Work request: Render every line of the records below as a numbered list, leaving out any blank lines.

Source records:
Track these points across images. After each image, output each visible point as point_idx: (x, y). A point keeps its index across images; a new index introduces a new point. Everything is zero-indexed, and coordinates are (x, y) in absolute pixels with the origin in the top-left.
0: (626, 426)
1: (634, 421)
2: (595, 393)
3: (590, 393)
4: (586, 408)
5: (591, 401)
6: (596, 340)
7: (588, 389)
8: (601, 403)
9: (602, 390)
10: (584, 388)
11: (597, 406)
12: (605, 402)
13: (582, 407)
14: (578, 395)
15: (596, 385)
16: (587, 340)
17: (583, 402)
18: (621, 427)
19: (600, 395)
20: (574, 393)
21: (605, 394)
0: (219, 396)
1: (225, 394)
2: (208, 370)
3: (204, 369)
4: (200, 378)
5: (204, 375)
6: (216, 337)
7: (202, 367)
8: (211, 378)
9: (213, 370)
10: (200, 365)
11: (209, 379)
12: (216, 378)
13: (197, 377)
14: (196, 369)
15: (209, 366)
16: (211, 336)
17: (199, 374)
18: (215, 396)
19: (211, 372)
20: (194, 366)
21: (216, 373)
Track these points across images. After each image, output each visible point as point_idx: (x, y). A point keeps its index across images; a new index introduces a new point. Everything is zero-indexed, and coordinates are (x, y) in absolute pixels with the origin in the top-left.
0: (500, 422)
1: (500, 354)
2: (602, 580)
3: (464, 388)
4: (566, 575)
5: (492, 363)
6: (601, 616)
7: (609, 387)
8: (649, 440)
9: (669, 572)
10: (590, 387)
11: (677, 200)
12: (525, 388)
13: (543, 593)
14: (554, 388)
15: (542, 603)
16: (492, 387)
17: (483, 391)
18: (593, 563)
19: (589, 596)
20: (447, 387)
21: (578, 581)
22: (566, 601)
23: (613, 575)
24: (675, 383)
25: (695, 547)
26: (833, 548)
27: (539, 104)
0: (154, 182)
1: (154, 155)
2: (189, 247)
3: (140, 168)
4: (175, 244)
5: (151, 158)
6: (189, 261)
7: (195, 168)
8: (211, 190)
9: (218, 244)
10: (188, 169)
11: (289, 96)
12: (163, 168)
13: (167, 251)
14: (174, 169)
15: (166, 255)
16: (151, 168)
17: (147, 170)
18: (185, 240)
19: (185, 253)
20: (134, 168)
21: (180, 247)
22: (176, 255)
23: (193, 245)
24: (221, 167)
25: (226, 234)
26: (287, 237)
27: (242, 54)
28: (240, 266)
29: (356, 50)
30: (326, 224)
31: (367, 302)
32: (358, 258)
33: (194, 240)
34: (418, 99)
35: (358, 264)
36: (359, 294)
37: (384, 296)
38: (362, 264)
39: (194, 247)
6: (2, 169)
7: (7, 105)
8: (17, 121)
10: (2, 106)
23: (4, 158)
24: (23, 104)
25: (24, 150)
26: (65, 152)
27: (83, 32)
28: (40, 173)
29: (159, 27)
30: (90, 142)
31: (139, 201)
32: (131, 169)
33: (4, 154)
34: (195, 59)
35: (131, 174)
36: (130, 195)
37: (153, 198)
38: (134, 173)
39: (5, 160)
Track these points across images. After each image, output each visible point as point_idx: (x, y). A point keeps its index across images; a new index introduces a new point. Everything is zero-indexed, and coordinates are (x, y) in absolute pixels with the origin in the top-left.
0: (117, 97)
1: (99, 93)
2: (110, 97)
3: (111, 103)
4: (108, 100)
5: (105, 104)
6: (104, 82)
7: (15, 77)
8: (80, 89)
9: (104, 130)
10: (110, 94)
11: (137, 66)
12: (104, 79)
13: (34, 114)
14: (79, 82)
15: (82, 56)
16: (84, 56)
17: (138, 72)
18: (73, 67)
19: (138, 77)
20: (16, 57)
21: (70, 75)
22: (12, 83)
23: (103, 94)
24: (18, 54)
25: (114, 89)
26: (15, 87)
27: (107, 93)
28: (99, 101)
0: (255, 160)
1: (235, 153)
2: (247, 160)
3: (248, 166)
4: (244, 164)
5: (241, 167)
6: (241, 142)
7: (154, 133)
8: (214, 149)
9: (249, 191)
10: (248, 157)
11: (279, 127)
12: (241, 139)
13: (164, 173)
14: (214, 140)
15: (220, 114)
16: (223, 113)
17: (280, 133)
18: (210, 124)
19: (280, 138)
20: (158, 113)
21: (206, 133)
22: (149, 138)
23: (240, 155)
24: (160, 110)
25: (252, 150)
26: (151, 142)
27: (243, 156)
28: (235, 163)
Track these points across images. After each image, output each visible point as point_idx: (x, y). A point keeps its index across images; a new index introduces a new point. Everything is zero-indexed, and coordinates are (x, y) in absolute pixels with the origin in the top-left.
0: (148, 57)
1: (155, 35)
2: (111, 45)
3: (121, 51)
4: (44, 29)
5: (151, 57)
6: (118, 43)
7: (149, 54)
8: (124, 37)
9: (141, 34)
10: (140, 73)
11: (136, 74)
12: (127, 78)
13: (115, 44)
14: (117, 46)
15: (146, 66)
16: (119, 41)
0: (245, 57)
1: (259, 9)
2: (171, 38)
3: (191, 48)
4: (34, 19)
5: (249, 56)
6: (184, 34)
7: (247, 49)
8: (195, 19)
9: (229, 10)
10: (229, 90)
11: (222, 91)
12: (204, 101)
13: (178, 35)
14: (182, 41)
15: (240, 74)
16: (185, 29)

Solution to this exercise:
1. Track these points across images. After each image, output each visible point as point_idx: (x, y). A point keeps its index across images; a new index introduces a new point. Everything is zero-indexed, and coordinates are (x, y) in absolute pixels with the origin in the top-left.
2. 0: (626, 426)
3. 1: (634, 421)
4. 2: (595, 393)
5. 3: (590, 393)
6. 4: (586, 408)
7. 5: (591, 401)
8. 6: (596, 340)
9. 7: (588, 389)
10. 8: (601, 403)
11. 9: (602, 390)
12. 10: (584, 388)
13. 11: (597, 406)
14. 12: (605, 402)
15. 13: (582, 407)
16. 14: (578, 395)
17. 15: (596, 385)
18. 16: (587, 340)
19. 17: (583, 402)
20. 18: (621, 427)
21. 19: (600, 395)
22. 20: (574, 393)
23. 21: (605, 394)
24. 0: (219, 396)
25. 1: (225, 394)
26. 2: (208, 370)
27. 3: (204, 369)
28. 4: (200, 378)
29. 5: (204, 375)
30. 6: (216, 337)
31. 7: (202, 367)
32. 8: (211, 378)
33. 9: (213, 370)
34. 10: (200, 365)
35. 11: (209, 379)
36. 12: (216, 378)
37. 13: (197, 377)
38. 14: (196, 369)
39. 15: (209, 366)
40. 16: (211, 336)
41. 17: (199, 374)
42. 18: (215, 396)
43. 19: (211, 372)
44. 20: (194, 366)
45. 21: (216, 373)
46. Track these points across images. After each image, output each visible point as point_idx: (x, y). A point keeps its index across images; a new index introduces a new point. Everything is zero-indexed, and coordinates are (x, y) in absolute pixels with the origin in the top-left.
47. 0: (500, 422)
48. 1: (500, 354)
49. 2: (602, 580)
50. 3: (464, 388)
51. 4: (566, 575)
52. 5: (492, 363)
53. 6: (601, 616)
54. 7: (609, 387)
55. 8: (649, 440)
56. 9: (669, 572)
57. 10: (590, 387)
58. 11: (677, 200)
59. 12: (525, 388)
60. 13: (543, 593)
61. 14: (554, 388)
62. 15: (542, 603)
63. 16: (492, 387)
64. 17: (483, 391)
65. 18: (593, 563)
66. 19: (589, 596)
67. 20: (447, 387)
68. 21: (578, 581)
69. 22: (566, 601)
70. 23: (613, 575)
71. 24: (675, 383)
72. 25: (695, 547)
73. 26: (833, 548)
74. 27: (539, 104)
75. 0: (154, 182)
76. 1: (154, 155)
77. 2: (189, 247)
78. 3: (140, 168)
79. 4: (175, 244)
80. 5: (151, 158)
81. 6: (189, 261)
82. 7: (195, 168)
83. 8: (211, 190)
84. 9: (218, 244)
85. 10: (188, 169)
86. 11: (289, 96)
87. 12: (163, 168)
88. 13: (167, 251)
89. 14: (174, 169)
90. 15: (166, 255)
91. 16: (151, 168)
92. 17: (147, 170)
93. 18: (185, 240)
94. 19: (185, 253)
95. 20: (134, 168)
96. 21: (180, 247)
97. 22: (176, 255)
98. 23: (193, 245)
99. 24: (221, 167)
100. 25: (226, 234)
101. 26: (287, 237)
102. 27: (242, 54)
103. 28: (240, 266)
104. 29: (356, 50)
105. 30: (326, 224)
106. 31: (367, 302)
107. 32: (358, 258)
108. 33: (194, 240)
109. 34: (418, 99)
110. 35: (358, 264)
111. 36: (359, 294)
112. 37: (384, 296)
113. 38: (362, 264)
114. 39: (194, 247)
115. 6: (2, 169)
116. 7: (7, 105)
117. 8: (17, 121)
118. 10: (2, 106)
119. 23: (4, 158)
120. 24: (23, 104)
121. 25: (24, 150)
122. 26: (65, 152)
123. 27: (83, 32)
124. 28: (40, 173)
125. 29: (159, 27)
126. 30: (90, 142)
127. 31: (139, 201)
128. 32: (131, 169)
129. 33: (4, 154)
130. 34: (195, 59)
131. 35: (131, 174)
132. 36: (130, 195)
133. 37: (153, 198)
134. 38: (134, 173)
135. 39: (5, 160)
136. Track these points across images. After each image, output each visible point as point_idx: (x, y). A point keeps its index across images; a new index introduces a new point. Everything is zero-indexed, and coordinates are (x, y) in absolute pixels with the origin in the top-left.
137. 0: (117, 97)
138. 1: (99, 93)
139. 2: (110, 97)
140. 3: (111, 103)
141. 4: (108, 100)
142. 5: (105, 104)
143. 6: (104, 82)
144. 7: (15, 77)
145. 8: (80, 89)
146. 9: (104, 130)
147. 10: (110, 94)
148. 11: (137, 66)
149. 12: (104, 79)
150. 13: (34, 114)
151. 14: (79, 82)
152. 15: (82, 56)
153. 16: (84, 56)
154. 17: (138, 72)
155. 18: (73, 67)
156. 19: (138, 77)
157. 20: (16, 57)
158. 21: (70, 75)
159. 22: (12, 83)
160. 23: (103, 94)
161. 24: (18, 54)
162. 25: (114, 89)
163. 26: (15, 87)
164. 27: (107, 93)
165. 28: (99, 101)
166. 0: (255, 160)
167. 1: (235, 153)
168. 2: (247, 160)
169. 3: (248, 166)
170. 4: (244, 164)
171. 5: (241, 167)
172. 6: (241, 142)
173. 7: (154, 133)
174. 8: (214, 149)
175. 9: (249, 191)
176. 10: (248, 157)
177. 11: (279, 127)
178. 12: (241, 139)
179. 13: (164, 173)
180. 14: (214, 140)
181. 15: (220, 114)
182. 16: (223, 113)
183. 17: (280, 133)
184. 18: (210, 124)
185. 19: (280, 138)
186. 20: (158, 113)
187. 21: (206, 133)
188. 22: (149, 138)
189. 23: (240, 155)
190. 24: (160, 110)
191. 25: (252, 150)
192. 26: (151, 142)
193. 27: (243, 156)
194. 28: (235, 163)
195. Track these points across images. After each image, output each visible point as point_idx: (x, y). A point keeps its index across images; a new index introduces a new point. Everything is zero-indexed, and coordinates are (x, y) in absolute pixels with the origin in the top-left.
196. 0: (148, 57)
197. 1: (155, 35)
198. 2: (111, 45)
199. 3: (121, 51)
200. 4: (44, 29)
201. 5: (151, 57)
202. 6: (118, 43)
203. 7: (149, 54)
204. 8: (124, 37)
205. 9: (141, 34)
206. 10: (140, 73)
207. 11: (136, 74)
208. 12: (127, 78)
209. 13: (115, 44)
210. 14: (117, 46)
211. 15: (146, 66)
212. 16: (119, 41)
213. 0: (245, 57)
214. 1: (259, 9)
215. 2: (171, 38)
216. 3: (191, 48)
217. 4: (34, 19)
218. 5: (249, 56)
219. 6: (184, 34)
220. 7: (247, 49)
221. 8: (195, 19)
222. 9: (229, 10)
223. 10: (229, 90)
224. 11: (222, 91)
225. 12: (204, 101)
226. 13: (178, 35)
227. 14: (182, 41)
228. 15: (240, 74)
229. 16: (185, 29)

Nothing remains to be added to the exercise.